JAKARTA, KOMPAS.com - Megawati Soekarnoputri menjelma menjadi simbol perlawanan orde baru pasca peristiwa kekerasan yang terjadi di kantor DPP PDI, Jalan Diponegoro, Jakarta Pusat pada 27 Juli 1996 atau dikenal dengan peristiwa Kudatuli (kerusuhan 27 Juli).
Dalam peristiwa itu, massa pendukung Mega bentrok dengan ABRI karena kantor DPP PDI diambil alih oleh simpatisan Soerjadi, Ketua Umum PDI yang dipilih pada Kongres PDI 1996 di Medan.
Pasca peristiwa itu, tahun 1997 Mega sempat bertemu dengan Ketua DPC PPP Surakarta Mudrick Sangidoe.
Setelah pertemuan itu, muncul istilah Mega Bintang. Jargon itu bertujuan untuk melawan Presiden Soeharto dan Golkar.
Baca juga: Mengenang Wiji Thukul, Aktivis yang Hilang Usai Peristiwa Kudatuli 1996
Jargon itu juga dimaknai secara politik untuk para simpatisan Mega agar mau memilih PPP pada pemilu 1997.

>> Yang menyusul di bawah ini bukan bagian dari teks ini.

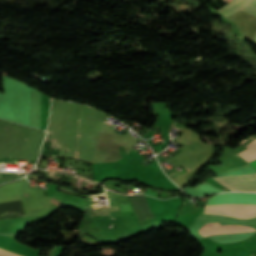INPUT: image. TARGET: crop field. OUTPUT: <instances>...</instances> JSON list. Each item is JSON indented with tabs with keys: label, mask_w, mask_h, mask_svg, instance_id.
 Masks as SVG:
<instances>
[{
	"label": "crop field",
	"mask_w": 256,
	"mask_h": 256,
	"mask_svg": "<svg viewBox=\"0 0 256 256\" xmlns=\"http://www.w3.org/2000/svg\"><path fill=\"white\" fill-rule=\"evenodd\" d=\"M205 207H256V194L225 193L216 195L207 200ZM204 213L252 218L256 216V208H205Z\"/></svg>",
	"instance_id": "obj_1"
},
{
	"label": "crop field",
	"mask_w": 256,
	"mask_h": 256,
	"mask_svg": "<svg viewBox=\"0 0 256 256\" xmlns=\"http://www.w3.org/2000/svg\"><path fill=\"white\" fill-rule=\"evenodd\" d=\"M223 186L232 191H255L256 192V174L215 178ZM214 179V180H215Z\"/></svg>",
	"instance_id": "obj_2"
},
{
	"label": "crop field",
	"mask_w": 256,
	"mask_h": 256,
	"mask_svg": "<svg viewBox=\"0 0 256 256\" xmlns=\"http://www.w3.org/2000/svg\"><path fill=\"white\" fill-rule=\"evenodd\" d=\"M249 226H242V225H223L220 226L219 223H209L205 226L201 227L199 230V233L207 231V230H213V229H235V228H247ZM249 231H256L254 228H248V229H236V230H214V231H208L201 233L203 237L210 236L213 234H224V233H241V232H249Z\"/></svg>",
	"instance_id": "obj_3"
},
{
	"label": "crop field",
	"mask_w": 256,
	"mask_h": 256,
	"mask_svg": "<svg viewBox=\"0 0 256 256\" xmlns=\"http://www.w3.org/2000/svg\"><path fill=\"white\" fill-rule=\"evenodd\" d=\"M249 0H232L230 3L219 9L218 11L224 16H229L235 11L239 10Z\"/></svg>",
	"instance_id": "obj_4"
},
{
	"label": "crop field",
	"mask_w": 256,
	"mask_h": 256,
	"mask_svg": "<svg viewBox=\"0 0 256 256\" xmlns=\"http://www.w3.org/2000/svg\"><path fill=\"white\" fill-rule=\"evenodd\" d=\"M245 147H247L248 149L238 153V155H240L247 162L256 159V139Z\"/></svg>",
	"instance_id": "obj_5"
},
{
	"label": "crop field",
	"mask_w": 256,
	"mask_h": 256,
	"mask_svg": "<svg viewBox=\"0 0 256 256\" xmlns=\"http://www.w3.org/2000/svg\"><path fill=\"white\" fill-rule=\"evenodd\" d=\"M241 10L256 16V0H251L250 3L246 5L244 8H242ZM253 41L256 42V33L254 35Z\"/></svg>",
	"instance_id": "obj_6"
},
{
	"label": "crop field",
	"mask_w": 256,
	"mask_h": 256,
	"mask_svg": "<svg viewBox=\"0 0 256 256\" xmlns=\"http://www.w3.org/2000/svg\"><path fill=\"white\" fill-rule=\"evenodd\" d=\"M0 256H20V255L0 249Z\"/></svg>",
	"instance_id": "obj_7"
},
{
	"label": "crop field",
	"mask_w": 256,
	"mask_h": 256,
	"mask_svg": "<svg viewBox=\"0 0 256 256\" xmlns=\"http://www.w3.org/2000/svg\"><path fill=\"white\" fill-rule=\"evenodd\" d=\"M249 164H251L256 169V160L251 162V163H249Z\"/></svg>",
	"instance_id": "obj_8"
}]
</instances>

Sebab Mega absen dalam kontestasi Pilpres saat itu karena kepemimpinannya sebagai Ketua Umum PDI sudah tak diakui pemerintah.
Selain itu, jargon tersebut juga merupakan upaya mendekatkan Mega dengan Sri Bintang Pamungkas, politikus PPP yang ditahan pemerintahan orde baru karena dianggap subversif setelah mencalonkan diri sebagai calon presiden.
Dalam catatan Harian Kompas 13 Juli 1997, jargon Mega Bintang banyak bermunculan di berbagai atribut kampanye seperti spanduk, poster, boneka, hingga coreng moreng di tubuh seseorang.
Masifnya jargon Mega Bintang membuat pemerintahan Orde Baru khawatir.
Dilansir dari Harian Kompas edisi 13 Mei 1997, pemerintah bahkan melarang jargon Mega Bintang digunakan dalam spanduk dan berbagai atribut kampanye pemilu 1997.
Baca juga: Gelar Tabur Bunga Peringati Tragedi 27 Juli 1996, PDI-P: Perjuangan Belum Selesai
Jaksa Agung Singgih kala itu menjelaskan bahwa pencantuman jargon Mega Bintang menyalahi peraturan perundanggan tentang kampanye pemilu.
Tapi, ia tak merinci lebih jauh dasar hukum pelarangan spanduk itu. Singgih hanya mengatakan bahwa setiap spanduk yang digunakan dalam kampanye harus mendapat izin dari pihak kepolisian.
Menteri Dalam Negeri Yogie S Memet kala itu membantah jika pelarangan spanduk Mega Bintang karena terkait dengan nama Megawati.
"Tidak ada embel-embel itu," tutur Yogie.